Activities
1) In the text on the game Time Stalkers, restate the paragraph beginning "Time Stalkers, also known as Climax Landers" as a bulleted list that keeps its main facts.
2) Carry the text on the game Time Stalkers further, starting after its final sentence.

Source text
^^^^^^^^
Time Stalkers, also known as Climax Landers (クライマックス ランダーズ, Kuraimakkusu Randāzu) in Japan, is a Dreamcast role-playing video game featuring appearances of worlds (and playable characters) from several of Climax Entertainment's earlier games in crossover fashion. The player initially takes the role of Sword, a character caught in a world made of many worlds. As he goes along, similar heroes show up for the player to control. The player may do things such as enter dungeons, take special assignments, and upgrade/buy/sell items.



Time Stalkers is a role-playing video game with party members consisting of Climax characters as well as in-game enemies that can be collected and trained. The battle system combines RTS and turned based out of phase situational combat. The enemies appear on screen and transition to individual arrangements for RTS style combat. The game takes between 30–60 hours to complete and features multiple endings.
^^^^^^^^
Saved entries
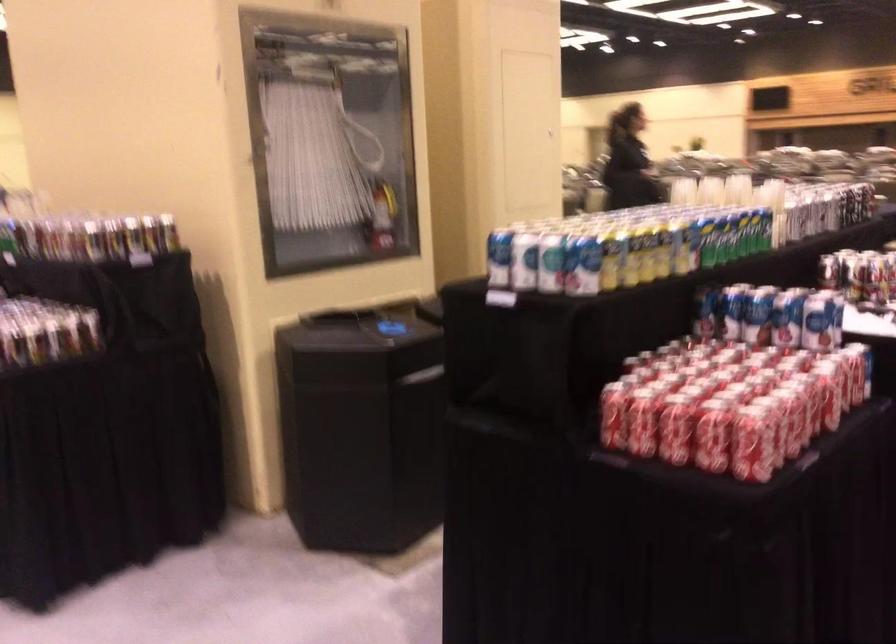
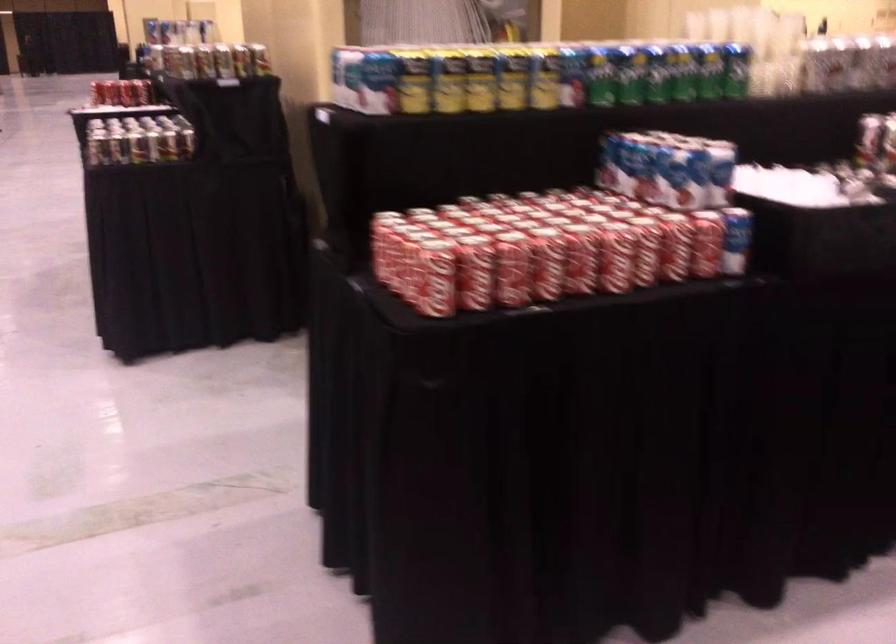
Question: What movement of the cameraman would produce the second image?

Choices:
 (A) Left
 (B) Right
 (C) Forward
 (D) Backward

Answer: (B)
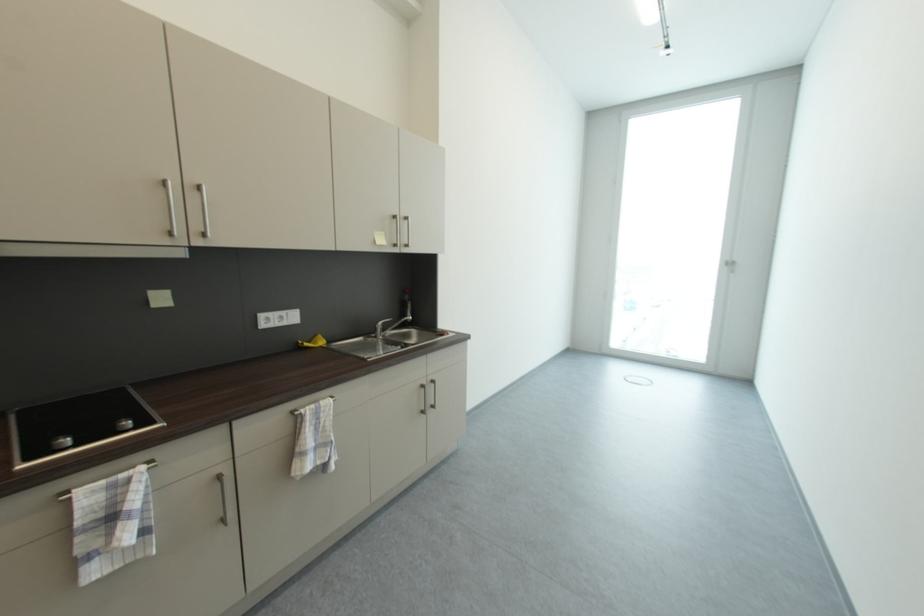
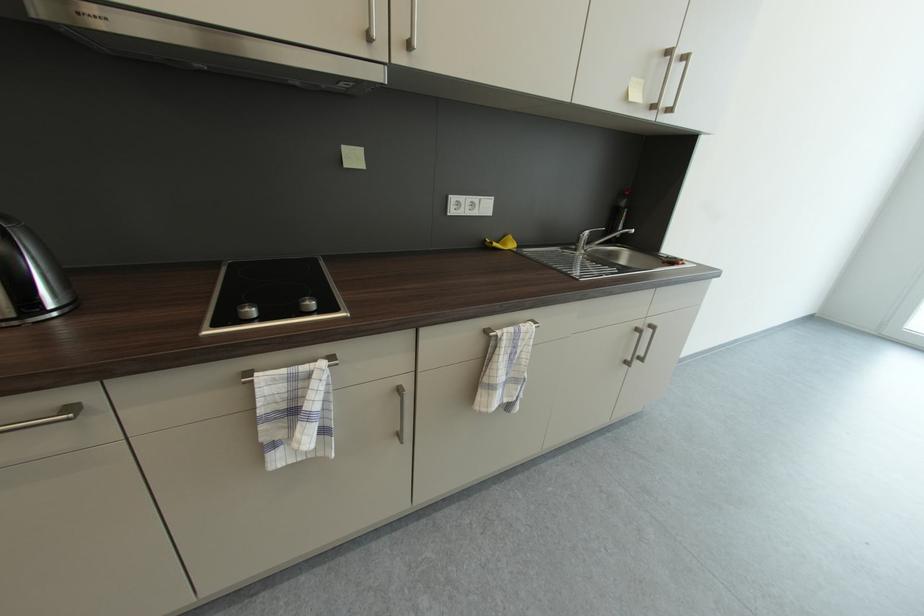
Based on the continuous images, in which direction is the camera rotating?

The camera rotated toward left-down.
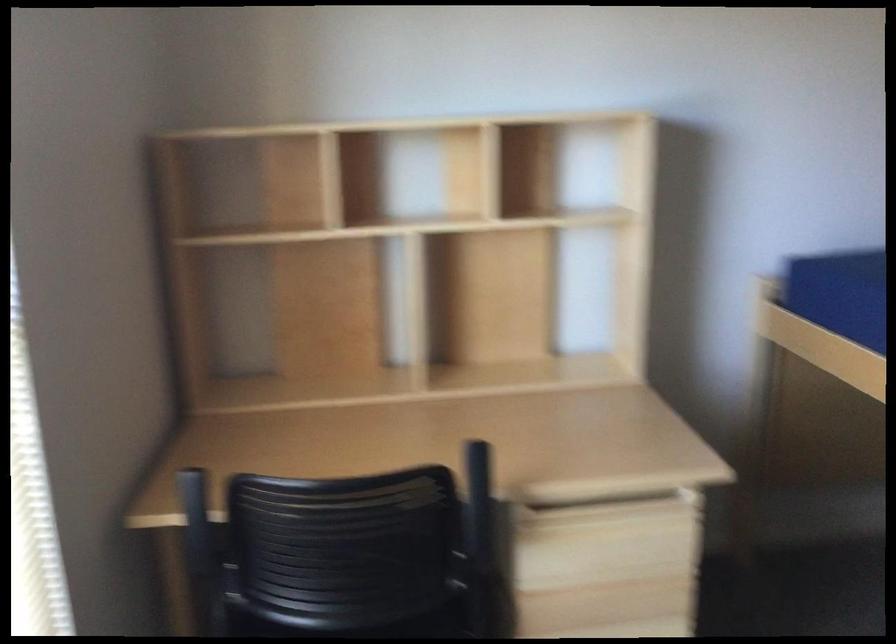
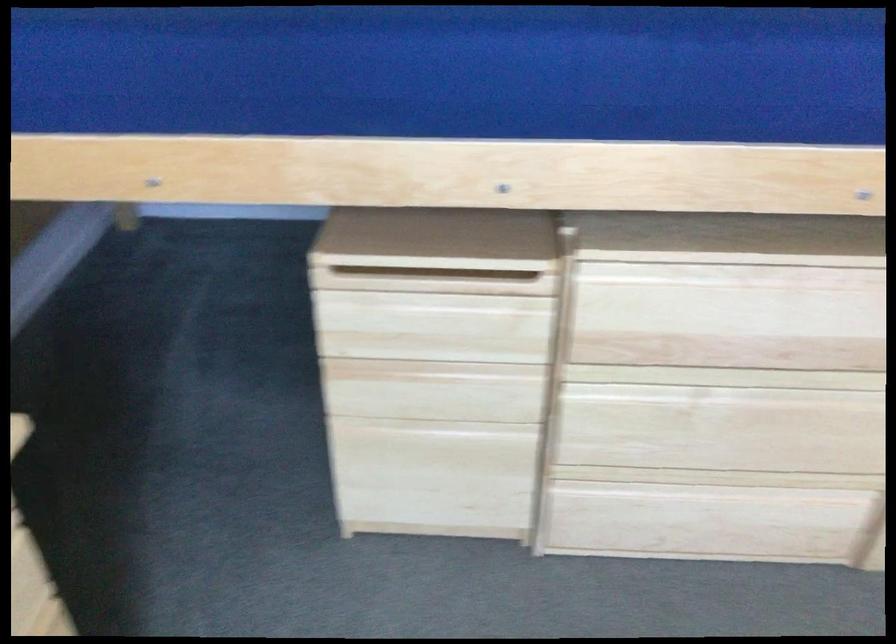
The images are taken continuously from a first-person perspective. In which direction is your viewpoint rotating?

The camera rotated toward right-down.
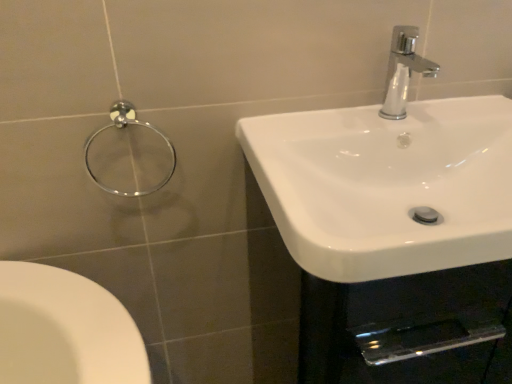
Question: From their relative heights in the image, would you say chrome metallic towel ring at upper left is taller or shorter than chrome metallic faucet at upper right?

Choices:
 (A) tall
 (B) short

Answer: (A)

Question: In terms of size, does chrome metallic towel ring at upper left appear bigger or smaller than chrome metallic faucet at upper right?

Choices:
 (A) big
 (B) small

Answer: (A)

Question: Which object is positioned farthest from the chrome metallic faucet at upper right?

Choices:
 (A) white glossy sink at right
 (B) chrome metallic towel ring at upper left

Answer: (B)

Question: Which of these objects is positioned farthest from the white glossy sink at right?

Choices:
 (A) chrome metallic towel ring at upper left
 (B) chrome metallic faucet at upper right

Answer: (A)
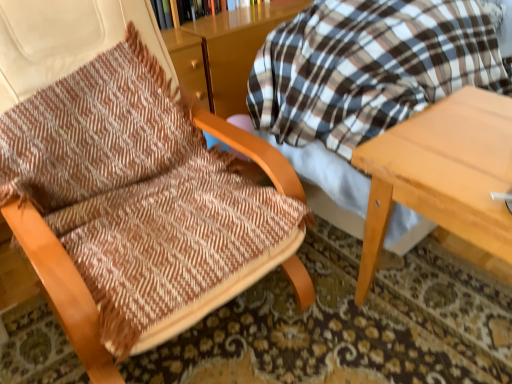
Question: Can you confirm if wooden bookcase at upper center is positioned to the right of light wood table at right?

Choices:
 (A) yes
 (B) no

Answer: (B)

Question: From a real-world perspective, is wooden bookcase at upper center positioned over light wood table at right based on gravity?

Choices:
 (A) yes
 (B) no

Answer: (A)

Question: Is there a large distance between wooden bookcase at upper center and light wood table at right?

Choices:
 (A) yes
 (B) no

Answer: (A)

Question: Is the depth of wooden bookcase at upper center less than that of light wood table at right?

Choices:
 (A) yes
 (B) no

Answer: (B)

Question: Can you confirm if wooden bookcase at upper center is taller than light wood table at right?

Choices:
 (A) no
 (B) yes

Answer: (A)

Question: Do you think light wood table at right is within wooden bookcase at upper center, or outside of it?

Choices:
 (A) outside
 (B) inside

Answer: (A)

Question: Relative to wooden bookcase at upper center, is light wood table at right in front or behind?

Choices:
 (A) behind
 (B) front

Answer: (B)

Question: Looking at the image, does light wood table at right seem bigger or smaller compared to wooden bookcase at upper center?

Choices:
 (A) big
 (B) small

Answer: (A)

Question: Considering the positions of point (418, 172) and point (161, 16), is point (418, 172) closer or farther from the camera than point (161, 16)?

Choices:
 (A) farther
 (B) closer

Answer: (B)

Question: Relative to light wood table at right, is wooden bookcase at upper center in front or behind?

Choices:
 (A) behind
 (B) front

Answer: (A)

Question: Is wooden bookcase at upper center spatially inside light wood table at right, or outside of it?

Choices:
 (A) inside
 (B) outside

Answer: (B)

Question: In the image, is wooden bookcase at upper center on the left side or the right side of light wood table at right?

Choices:
 (A) right
 (B) left

Answer: (B)

Question: Is point (182, 3) closer or farther from the camera than point (445, 170)?

Choices:
 (A) farther
 (B) closer

Answer: (A)

Question: In the image, is brown woven fabric chair at left on the left side or the right side of wooden bookcase at upper center?

Choices:
 (A) left
 (B) right

Answer: (A)

Question: Looking at their shapes, would you say brown woven fabric chair at left is wider or thinner than wooden bookcase at upper center?

Choices:
 (A) thin
 (B) wide

Answer: (B)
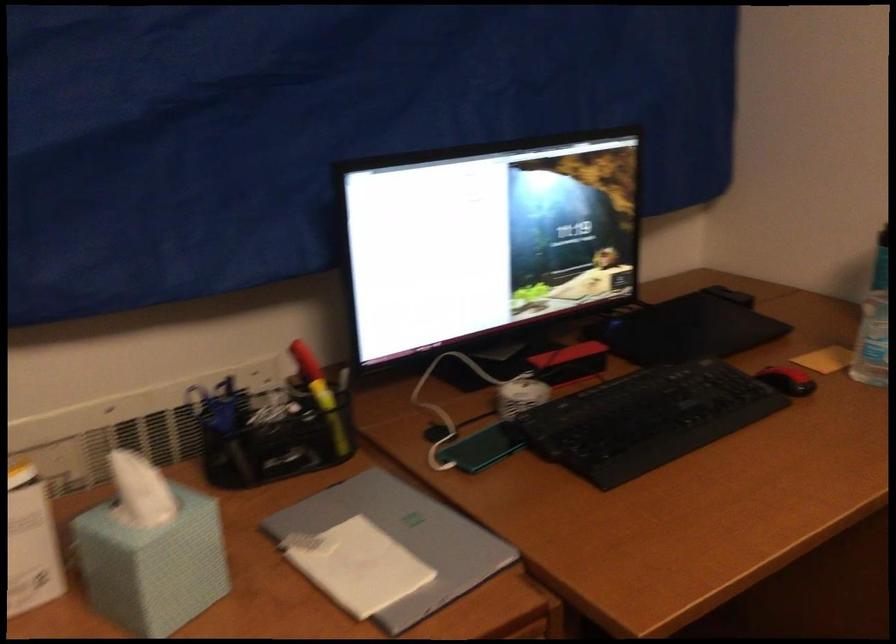
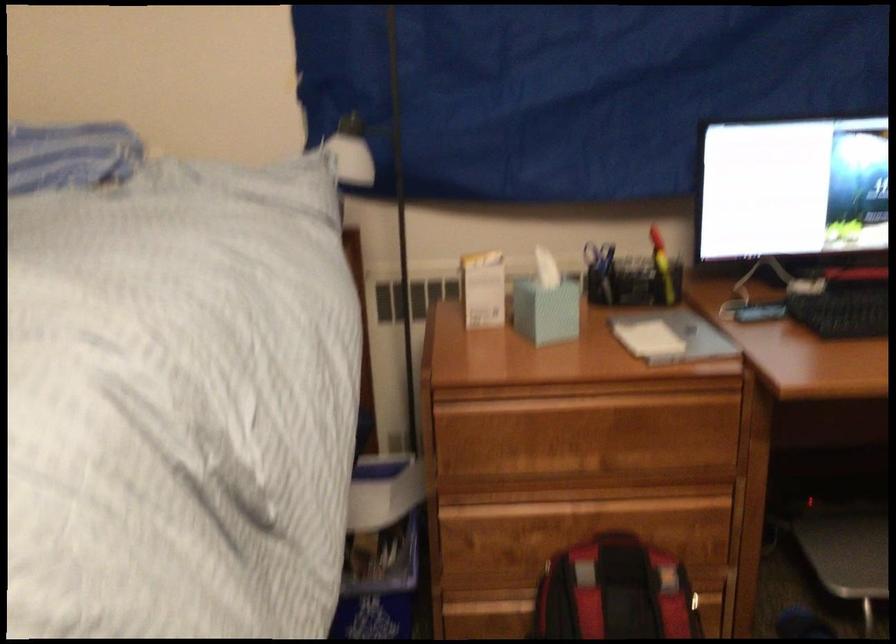
Locate, in the second image, the point that corresponds to [330,399] in the first image.

(662, 267)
^^^^^^^^
Solved problems
1)
- Known in Japan as Climax Landers (クライマックス ランダーズ, Kuraimakkusu Randāzu)
- A role-playing video game for the Dreamcast
- A crossover featuring worlds and playable characters from several of Climax Entertainment's earlier games
- The player begins as Sword, a character caught in a world made of many worlds
- Similar heroes appear along the way for the player to control
- Player activities include entering dungeons, taking special assignments, and upgrading, buying and selling items

2)
Time Stalkers received mixed reviews according to the review aggregation website GameRankings. [2] Pete Bartholow of GameSpot gave the Japanese import a mixed review, criticizing its "traditional" story, randomized dungeon layouts, ugly graphics, and most particularly the resetting of experience points at the beginning of each dungeon. He concluded by advising gamers to instead get the "vastly superior" Evolution: The World of Sacred Device (the Dreamcast's only other RPG at that time). [10] Anoop Gantayat of IGN praised the unique overworld and the monster capture mechanic. However, like GameSpot, he took issue with the resetting of experience points, and also complained of the game's concise dialogue and short length. [12] PlanetDreamcast gave it a negative review, over a month and a half before its U.S. release date. [11] Jeff Lundrigan of NextGen said of the game, "It ain't bad, but the Dreamcast RPG audience needs more than this generic fix." [13] In Japan, Famitsu gave it a score of 27 out of 40. [6] GamePro summed up the review of the game by saying, "RPG aficionados looking for that great adventure for the Dreamcast will have to wait – Time Stalkers isn't it. While it'll probably satisfy dungeon crawlers, it will barely get a real adventurer's attention." [16] [lower-alpha 2]


  1. Three critics of Electronic Gaming Monthly gave the game each a score of 3.5/10, 3/10, and 4.5/10.
  2. GamePro gave the game two 4.5/5 scores for graphics and control, and two 3/5 scores for sound and fun factor.